This is a meta movie in which the film itself and the film within the film are both narrated by Michael Gambon. That's meant to call our attention to the essentially mythic nature of the main story, in which a more malevolent version of the Hollywood Ten carries out the Clooney kidnapping and at least one major studio star is an active agent of the U.S.S.R. I'd like to assume that the unreality of the whole thing is obvious enough that no 21st century leftists will cry foul, though they may resent the parallels the Coens present between communism and Christianity. They're more amused than we are, I suspect, by the idea of Clooney being more or less converted by the commies, if only because he's so sociably impressionable, while he's such a bad actor that he can't sell the spiritual experiences of his movie character, a Roman converted to Christianity. But the way they film both the argument of the religious leaders over the nature of Jesus and the doctrinal bickering of the commies suggests that they view both Christianity and communism with their characteristic, much-deplored distanced disdain. Let's put it this way: I was never so conscious of how dialectics almost rhymes with dianetics as I was while watching this film, though that may have a lot to do with the time period Caesar! is set in, c. 1956. This is all rather interesting, but after a certain point the Coens give up on using the story to demonstrate the argument, and give up on the story as well.

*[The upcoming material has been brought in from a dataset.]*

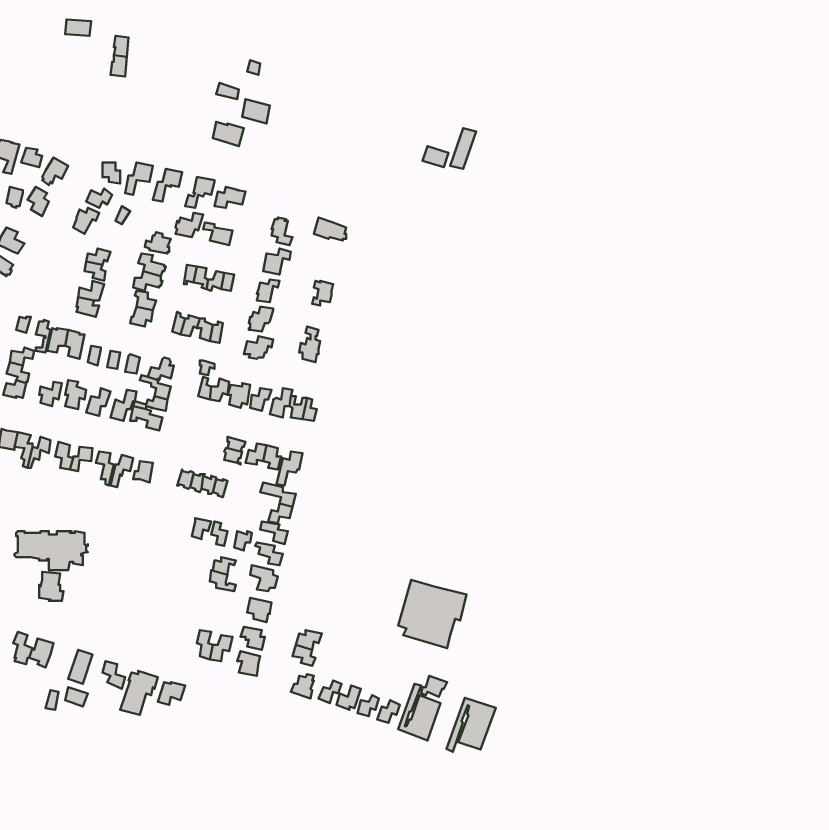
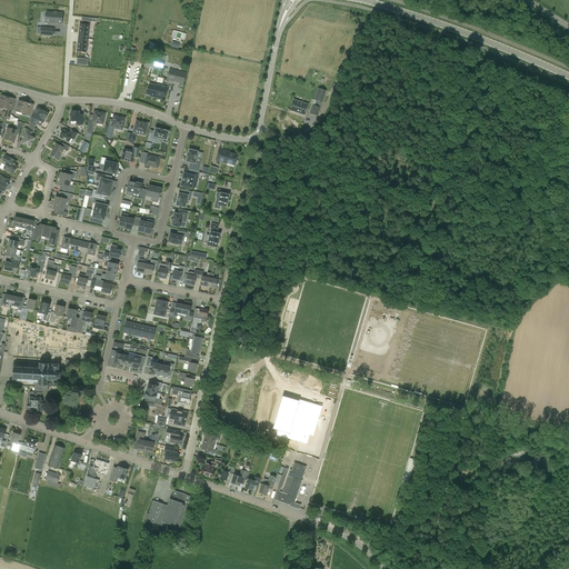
building: [447,698,496,752] -> none
building: none -> [144,490,190,531]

Another germ of an idea is Caesar!'s use of the singing cowboy character. Presumably inspired by John Mack Brown, a retrospectively implausible leading man for Greta Garbo, and Tim Holt, who actually acquitted himself admirably in The Magnificent Ambersons, Hobie Doyle seems intended to emerge as the true protagonist of the film and a sort of amateur detective. His insight about extras being more suspicious than regular crew members is proven correct by what we've already seen of Clooney's kidnapping, and it's Hobie who follows the money to Clooney's place of comfortable confinement. One can imagine the fantastic or satirical potential of a singing cowboy solving the mystery, but the Coens clearly were uninterested in making the sort of comic action picture that would have resulted. Similarly, Hobie has a charming first date, arranged by the studio, with a Carmen Miranda-esque musical star (Veronica Osario), but the Coens aren't interested in following up on it. Likewise, the identity of a commie spy within the studio is clearly meant to surprise us, but since the Coens couldn't be bothered to build that character up as a person rather than a mere performer, the revelation leaves us indifferent. The brothers reject every opportunity to create thrills, and might argue that they never meant to make a thrill picture, but when the potential is so obviously there you can't help seeing the end result as slapdash and half-finished. For almost the first time I could believe the libel that the Coens are self-satisfied and contemptuous toward their audience, given how half-assed Hail Caesar! is. Maybe they got distracted by the writing for hire they've done lately for Steven Spielberg and Angelina Jolie, but none of that justifies the mess they've dumped on us. There's still just enough comedy to keep this from being their worst film -- their 2001-4 run remains the trough of their career -- but knowing what the Coens are capable of when they really care, I suspect I'll dislike this one more than many films that are objectively worse. Some people can't help making bad films, but when the Coen Brothers do it, it's like they're ripping you off. Perhaps they'd like to confess something now, but I doubt it.